AIM OF THE TASK: Word for word, output every line of the material below, minus pictures.

RECORDED DATA:
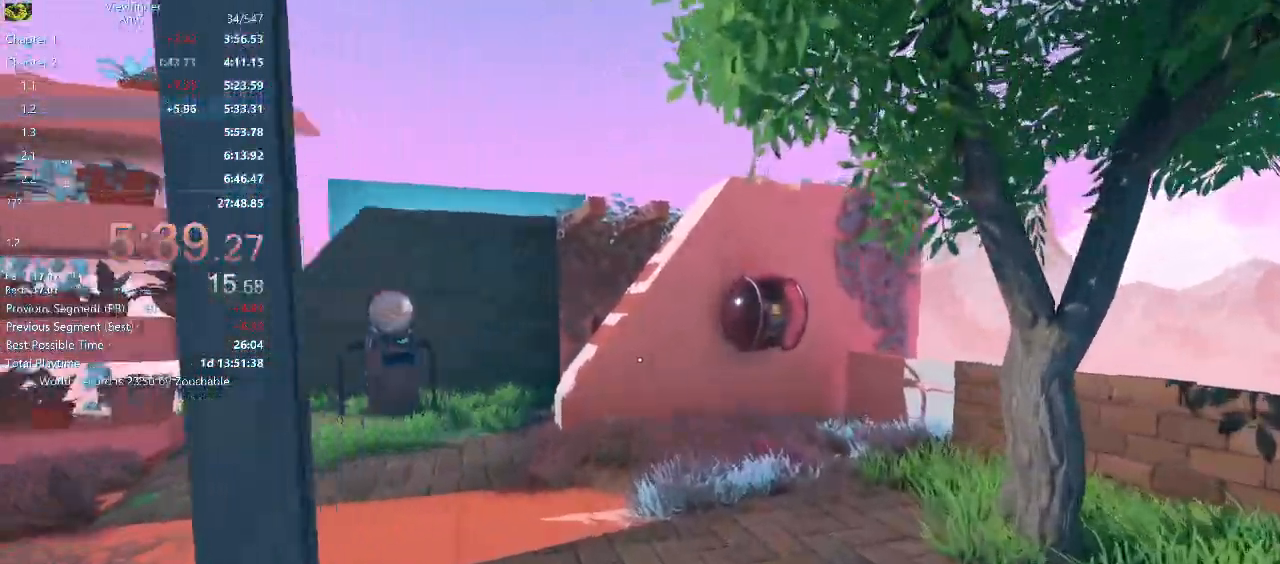
{"keys": ["space", "w"], "mouse": [], "events": [[467, "space", "down"]]}
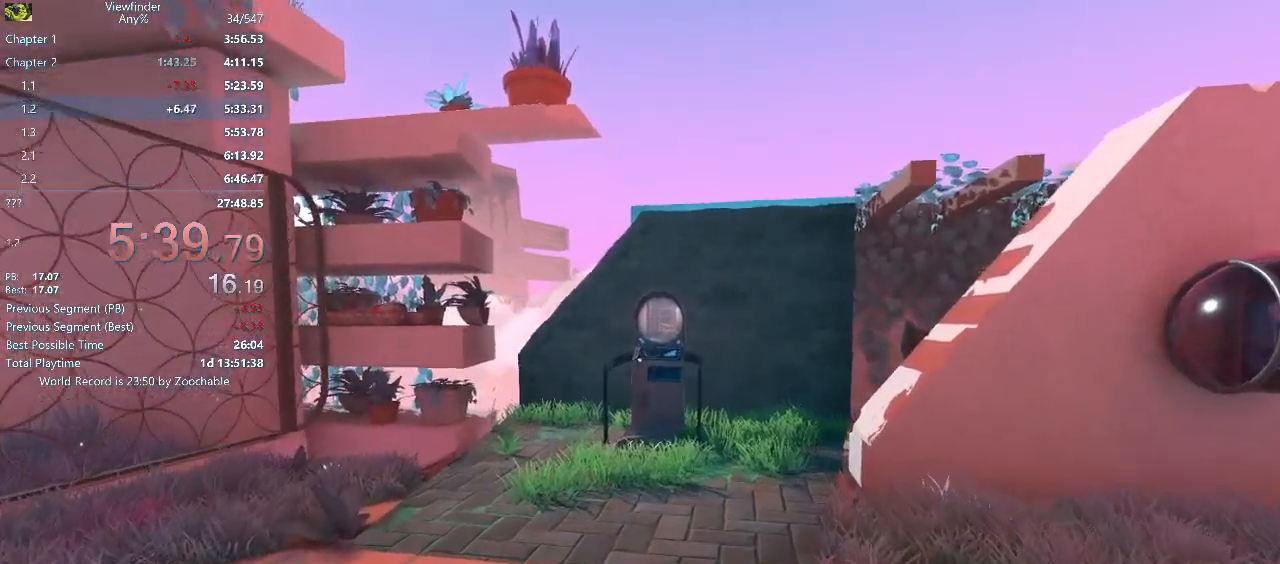
{"keys": ["w"], "mouse": [], "events": [[17, "space", "up"]]}
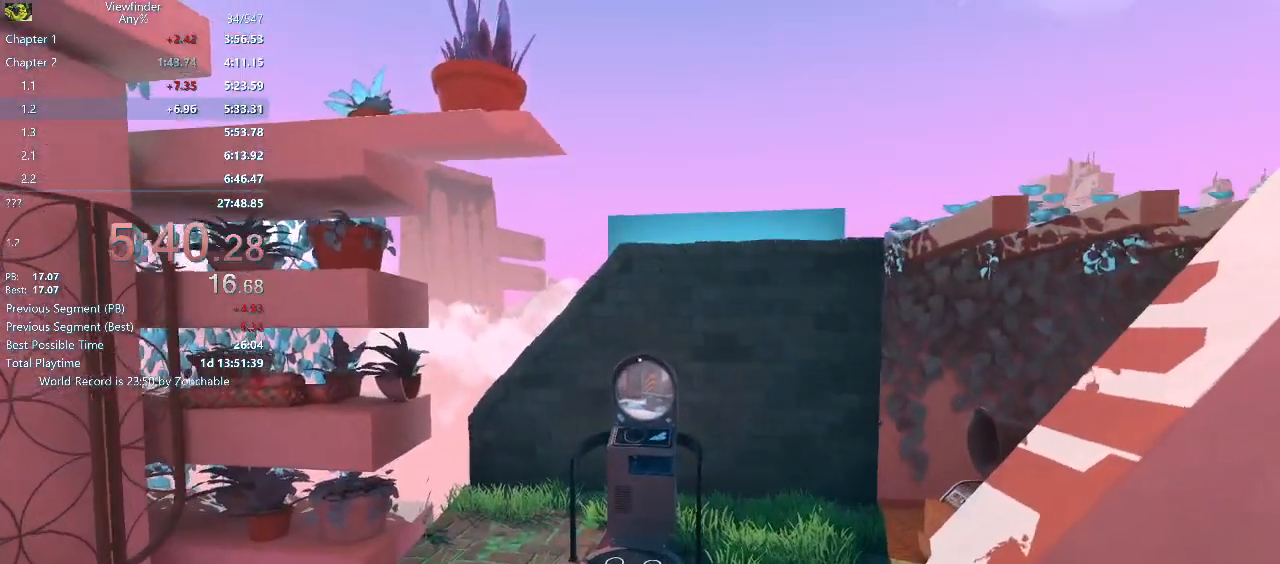
{"keys": ["w"], "mouse": [], "events": []}
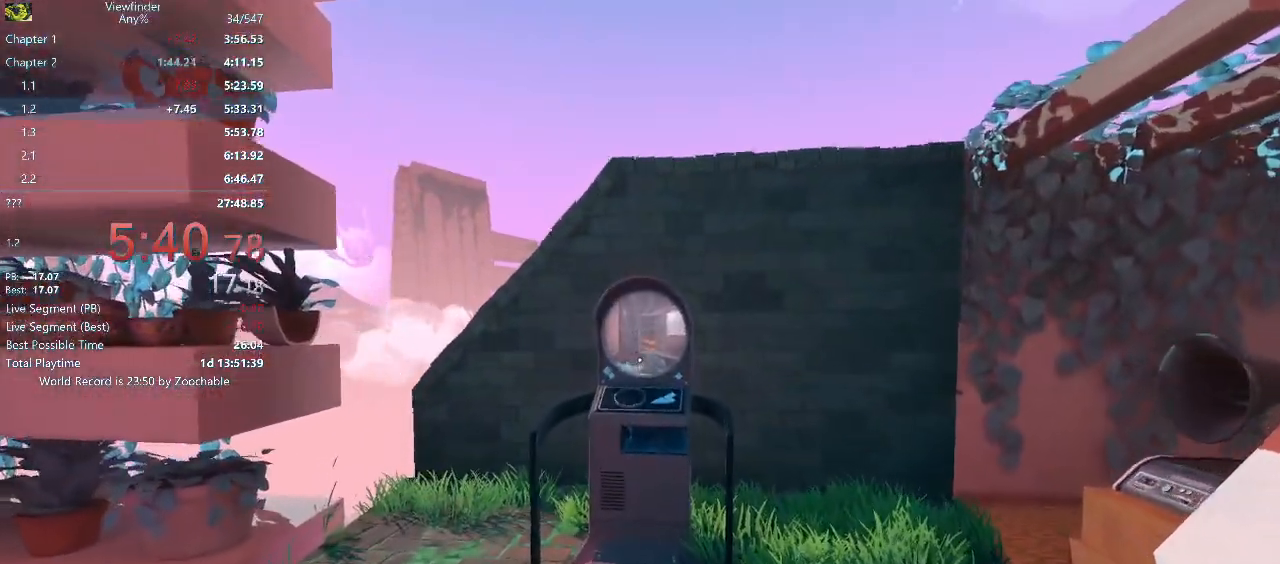
{"keys": ["e", "w"], "mouse": [], "events": [[200, "space", "down"], [283, "space", "up"], [383, "shift", "down"], [433, "e", "down"], [433, "shift", "up"]]}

FINISHED EXERCISE:
{"keys": ["space", "w"], "mouse": [], "events": [[467, "space", "down"]]}
{"keys": ["w"], "mouse": [], "events": [[17, "space", "up"]]}
{"keys": ["w"], "mouse": [], "events": []}
{"keys": ["e", "w"], "mouse": [], "events": [[200, "space", "down"], [283, "space", "up"], [383, "shift", "down"], [433, "e", "down"], [433, "shift", "up"]]}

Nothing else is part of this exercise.